= ÉNONCÉ ÉCRIT 1 =
Dressez la liste de tous les musiciens, compositeurs comme interprètes, nommés dans la critique du Boris Godunov.
= ÉNONCÉ ÉCRIT 2 =
Prolongez la critique du Boris Godunov de Kirill Petrenko à partir de sa dernière phrase.

= PASSAGE CITÉ =
____________________

Kirill Petrenko lui succède et reprend la production en imposant la même vision, mais encore plus marquée et plus définitive. C’est un chef très attentif à ce qui se passe sur scène, et qui cherche sans cesse une cohérence entre ce que dit la scène et ce que dit la fosse. La scène est noire et glacée, la fosse l’est tout autant, à un niveau tel qu’elle désarçonne l’auditeur qui attend du Boris Godunov un minimum de lyrisme, un peu de complaisance (usage du rubato, des sons tenus longuement, voire étirés), et de la rutilance:  il attend souvent une couleur dite russe, c’est à dire du Mussorgski mâtiné de Tchaïkovski, un peu comme j’essayais de l’expliquer ci-dessus.

Rien de tout cela ici.
Rien.
Rien qu’une froideur totale, rien qu’un refus systématique de ce qui pourrait ressembler à du décoratif. Kirill Petrenko dirige un Mussorsgki-Bauhaus : des lignes épurées, pas de gracieusetés, pas une seule concession au sentimentalisme, ni d’ailleurs au sentiment, pas d’espace pour la complaisance sonore, aucun espace pour le cantabile, complètement refusé : si le tempo n’est pas rapide, il le devient là où là où habituellement on s’attarde et on s’étend: c’est tellement net dans l’intervention initiale de Schtschelkalow (Markus Eiche) qui est souvent un moment suspendu, extraordinaire d’émotion contenue. Ici, l’émotion est soigneusement contournée, évitée, les notes ne sont pas tenues ni longues, c’est plus net, plus brutal, plus frustrant.
Cette approche du Boris est complètement autre. Le frisson vient certes, mais il vient essentiellement d’une tension quelquefois insupportable née d’un parti pris d’objectivité qui finit par créer du malaise : un Boris en version Sachlichkeit. Je me suis plusieurs fois retrouvé au bord des larmes, dressé sur mon fauteuil, non pas des larmes cathartiques, mais  de ces larmes qui vous viennent parce que vous êtes enfermé à ne pas pouvoir vous en sortir, des larmes de rage.

____________________

= DONNÉES EXTRAITES =
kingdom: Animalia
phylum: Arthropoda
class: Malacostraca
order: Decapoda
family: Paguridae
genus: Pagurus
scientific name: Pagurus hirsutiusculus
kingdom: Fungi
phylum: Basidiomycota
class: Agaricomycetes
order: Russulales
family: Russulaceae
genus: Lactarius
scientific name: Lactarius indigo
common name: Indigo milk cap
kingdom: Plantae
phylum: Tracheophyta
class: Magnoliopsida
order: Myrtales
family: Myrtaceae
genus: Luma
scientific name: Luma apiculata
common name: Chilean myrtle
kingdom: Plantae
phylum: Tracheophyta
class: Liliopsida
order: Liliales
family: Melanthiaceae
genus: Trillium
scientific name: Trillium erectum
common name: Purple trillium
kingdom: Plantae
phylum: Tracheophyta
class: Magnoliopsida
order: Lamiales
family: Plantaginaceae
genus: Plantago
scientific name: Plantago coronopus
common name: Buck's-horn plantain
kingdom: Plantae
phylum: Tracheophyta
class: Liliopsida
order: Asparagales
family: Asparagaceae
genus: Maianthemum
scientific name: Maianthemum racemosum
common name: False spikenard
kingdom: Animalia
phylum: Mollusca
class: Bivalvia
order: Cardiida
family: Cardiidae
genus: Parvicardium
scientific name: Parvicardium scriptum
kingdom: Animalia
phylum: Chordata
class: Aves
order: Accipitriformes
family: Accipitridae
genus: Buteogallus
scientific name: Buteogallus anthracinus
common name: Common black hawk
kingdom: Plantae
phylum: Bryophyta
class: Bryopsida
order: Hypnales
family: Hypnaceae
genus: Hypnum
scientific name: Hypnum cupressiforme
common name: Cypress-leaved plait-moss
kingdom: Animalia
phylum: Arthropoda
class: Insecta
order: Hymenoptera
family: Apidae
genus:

____________________

= RÉPONSE FINALE 1 =
- Kirill Petrenko
- Mussorgski
- Tchaïkovski
- Markus Eiche

= RÉPONSE FINALE 2 =
Tout en collant à ce que dit Bieito, tout en adhérant à cette vision qui place Poutine et Sarkozy comme premiers guignols politiques (bientôt suivis de tous les autres, de Blair à Hollande), Petrenko propose une vision de ce Mussorgski première version (1869) particulièrement rèche, avec des sons coupants, des interventions sonores brutales et sèches, notamment des vents (bois, cuivres), et quand il le faut un son plein, immense, en expansion, mais jamais attendri sur lui même, jamais complaisant, jamais éclatant ou rutilant (c’est toute la différence avec un Nagano qui concédait un doigt de rutilance). Cette version de 1869 est une version brute, sans concessions, peu gracieuse, mais puissante, mais inquiétante, mais profondément pessimiste. Il fait ainsi parler l’orchestre avec cette ironie et ce sarcasme qu’on voit quelquefois chez Mahler, notamment dans la 7ème, la moins populaire, la plus nocturne, ou le Rondo Burleske de la neuvième, celle de la mort.
Il semble nous dire : Mussorgski, c’est un homme de l’après, c’est un Stravinski débarrassé de ses volutes modern’style,  un créateur de sons, c’est un Berg avant l’heure. 
Il nous montre ainsi comment et pourquoi Mussorgski est un compositeur de référence pour le XXème, Debussy, Zemlinsky, Chostakovitch, Poulenc etc…
Sa direction affiche ses habituelles qualités, désormais bien connues, d’abord un souci de clarté presque géométrique, chaque note est nette, sculptée, dessinée, puis un souci d’équilibre avec la scène, sans jamais couvrir les chanteurs, mettant même quelquefois les voix au premier plan en refusant d’imposer la pâte orchestrale : on a quelquefois l’impression qu’on chante presque a capella, en entendant dans la fosse quelques notes isolées, comme des pointes acérées, ne « lâchant » l’orchestre que dans les grandes scènes de foule où le chœur extraordinaire, peut-être encore plus que cet été (toujours dirigé par Sören Eckhoff), impose un son prodigieux, énorme et paradoxalement sans éclat, lui aussi coupant et net, comme une guillotine.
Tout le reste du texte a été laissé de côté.